Source material
————

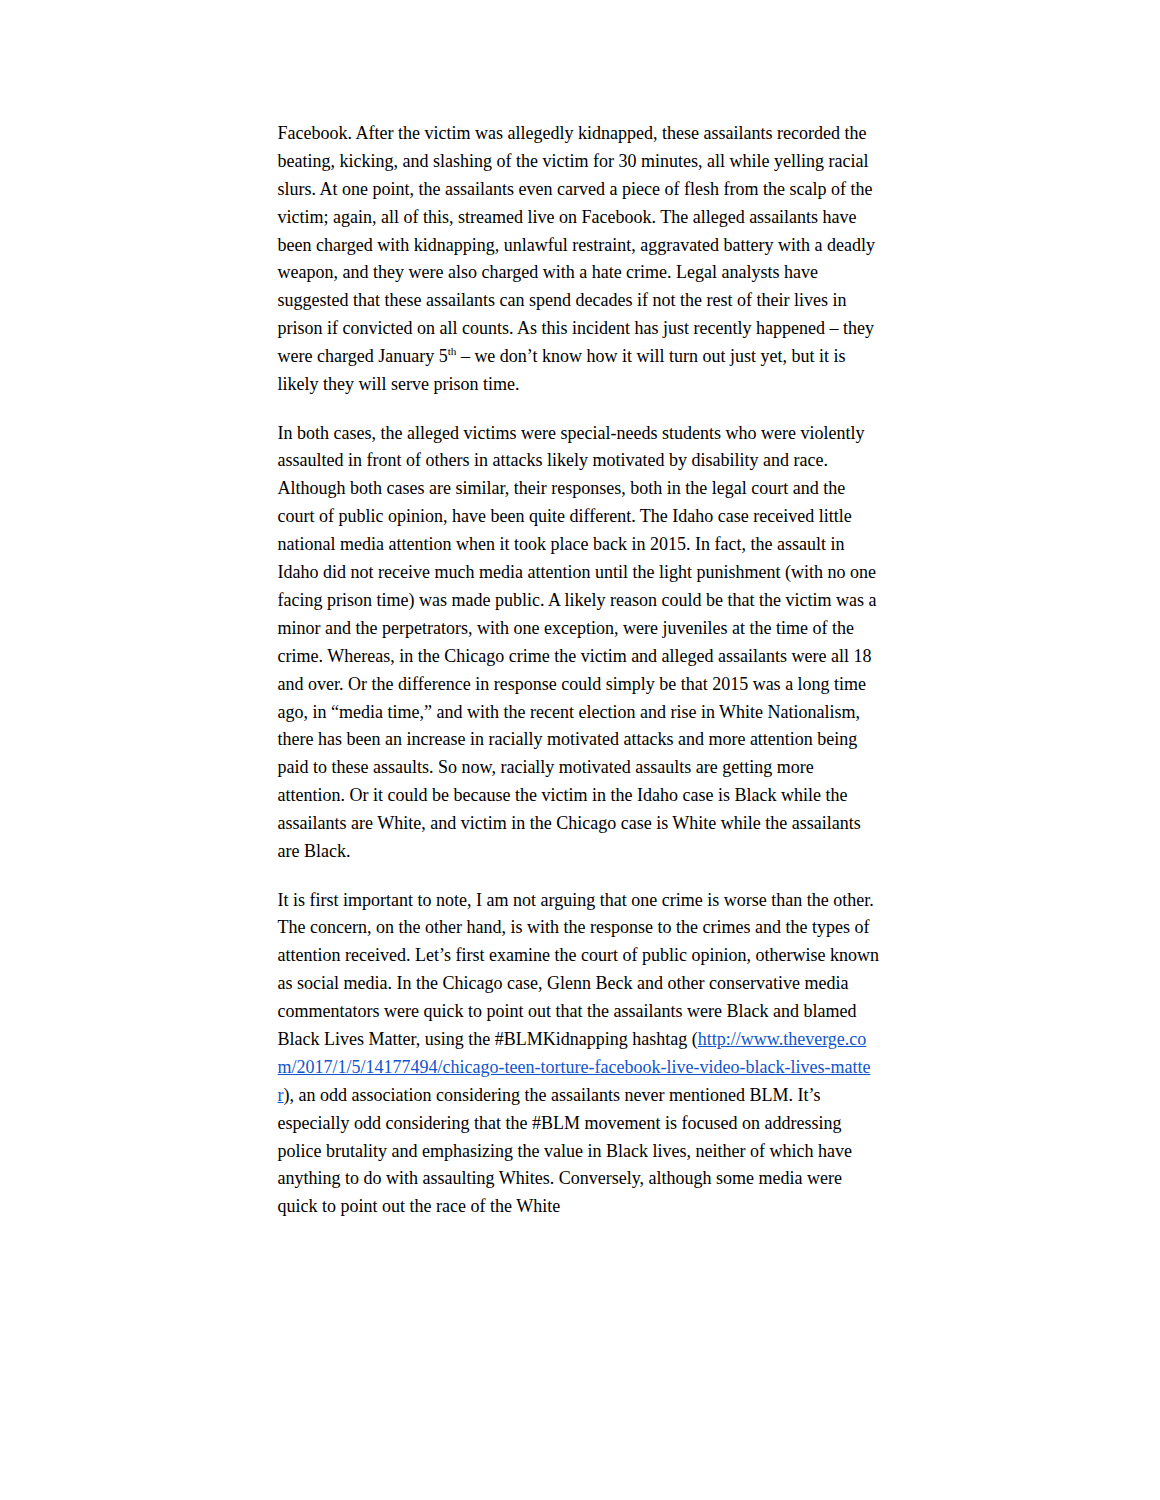Facebook. After the victim was allegedly kidnapped, these assailants recorded the beating, kicking, and slashing of the victim for 30 minutes, all while yelling racial slurs. At one point, the assailants even carved a piece of flesh from the scalp of the victim; again, all of this, streamed live on Facebook. The alleged assailants have been charged with kidnapping, unlawful restraint, aggravated battery with a deadly weapon, and they were also charged with a hate crime. Legal analysts have suggested that these assailants can spend decades if not the rest of their lives in prison if convicted on all counts. As this incident has just recently happened – they were charged January 5th – we don’t know how it will turn out just yet, but it is likely they will serve prison time.
In both cases, the alleged victims were special-needs students who were violently assaulted in front of others in attacks likely motivated by disability and race. Although both cases are similar, their responses, both in the legal court and the court of public opinion, have been quite different. The Idaho case received little national media attention when it took place back in 2015. In fact, the assault in Idaho did not receive much media attention until the light punishment (with no one facing prison time) was made public. A likely reason could be that the victim was a minor and the perpetrators, with one exception, were juveniles at the time of the crime. Whereas, in the Chicago crime the victim and alleged assailants were all 18 and over. Or the difference in response could simply be that 2015 was a long time ago, in “media time,” and with the recent election and rise in White Nationalism, there has been an increase in racially motivated attacks and more attention being paid to these assaults. So now, racially motivated assaults are getting more attention. Or it could be because the victim in the Idaho case is Black while the assailants are White, and victim in the Chicago case is White while the assailants are Black.
It is first important to note, I am not arguing that one crime is worse than the other. The concern, on the other hand, is with the response to the crimes and the types of attention received. Let’s first examine the court of public opinion, otherwise known as social media. In the Chicago case, Glenn Beck and other conservative media commentators were quick to point out that the assailants were Black and blamed Black Lives Matter, using the #BLMKidnapping hashtag (http://www.theverge.com/2017/1/5/14177494/chicago-teen-torture-facebook-live-video-black-lives-matter), an odd association considering the assailants never mentioned BLM. It’s especially odd considering that the #BLM movement is focused on addressing police brutality and emphasizing the value in Black lives, neither of which have anything to do with assaulting Whites. Conversely, although some media were quick to point out the race of the White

————

Work order
In your answer, set down the full listing word for word and include no pictures.

Reply to the task
Facebook. After the victim was allegedly kidnapped, these assailants recorded the beating, kicking, and slashing of the victim for 30 minutes, all while yelling racial slurs. At one point, the assailants even carved a piece of flesh from the scalp of the victim; again, all of this, streamed live on Facebook. The alleged assailants have been charged with kidnapping, unlawful restraint, aggravated battery with a deadly weapon, and they were also charged with a hate crime. Legal analysts have suggested that these assailants can spend decades if not the rest of their lives in prison if convicted on all counts. As this incident has just recently happened – they were charged January 5th – we don’t know how it will turn out just yet, but it is likely they will serve prison time.
In both cases, the alleged victims were special-needs students who were violently assaulted in front of others in attacks likely motivated by disability and race. Although both cases are similar, their responses, both in the legal court and the court of public opinion, have been quite different. The Idaho case received little national media attention when it took place back in 2015. In fact, the assault in Idaho did not receive much media attention until the light punishment (with no one facing prison time) was made public. A likely reason could be that the victim was a minor and the perpetrators, with one exception, were juveniles at the time of the crime. Whereas, in the Chicago crime the victim and alleged assailants were all 18 and over. Or the difference in response could simply be that 2015 was a long time ago, in “media time,” and with the recent election and rise in White Nationalism, there has been an increase in racially motivated attacks and more attention being paid to these assaults. So now, racially motivated assaults are getting more attention. Or it could be because the victim in the Idaho case is Black while the assailants are White, and victim in the Chicago case is White while the assailants are Black.
It is first important to note, I am not arguing that one crime is worse than the other. The concern, on the other hand, is with the response to the crimes and the types of attention received. Let’s first examine the court of public opinion, otherwise known as social media. In the Chicago case, Glenn Beck and other conservative media commentators were quick to point out that the assailants were Black and blamed Black Lives Matter, using the #BLMKidnapping hashtag (http://www.theverge.com/2017/1/5/14177494/chicago-teen-torture-facebook-live-video-black-lives-matter), an odd association considering the assailants never mentioned BLM. It’s especially odd considering that the #BLM movement is focused on addressing police brutality and emphasizing the value in Black lives, neither of which have anything to do with assaulting Whites. Conversely, although some media were quick to point out the race of the White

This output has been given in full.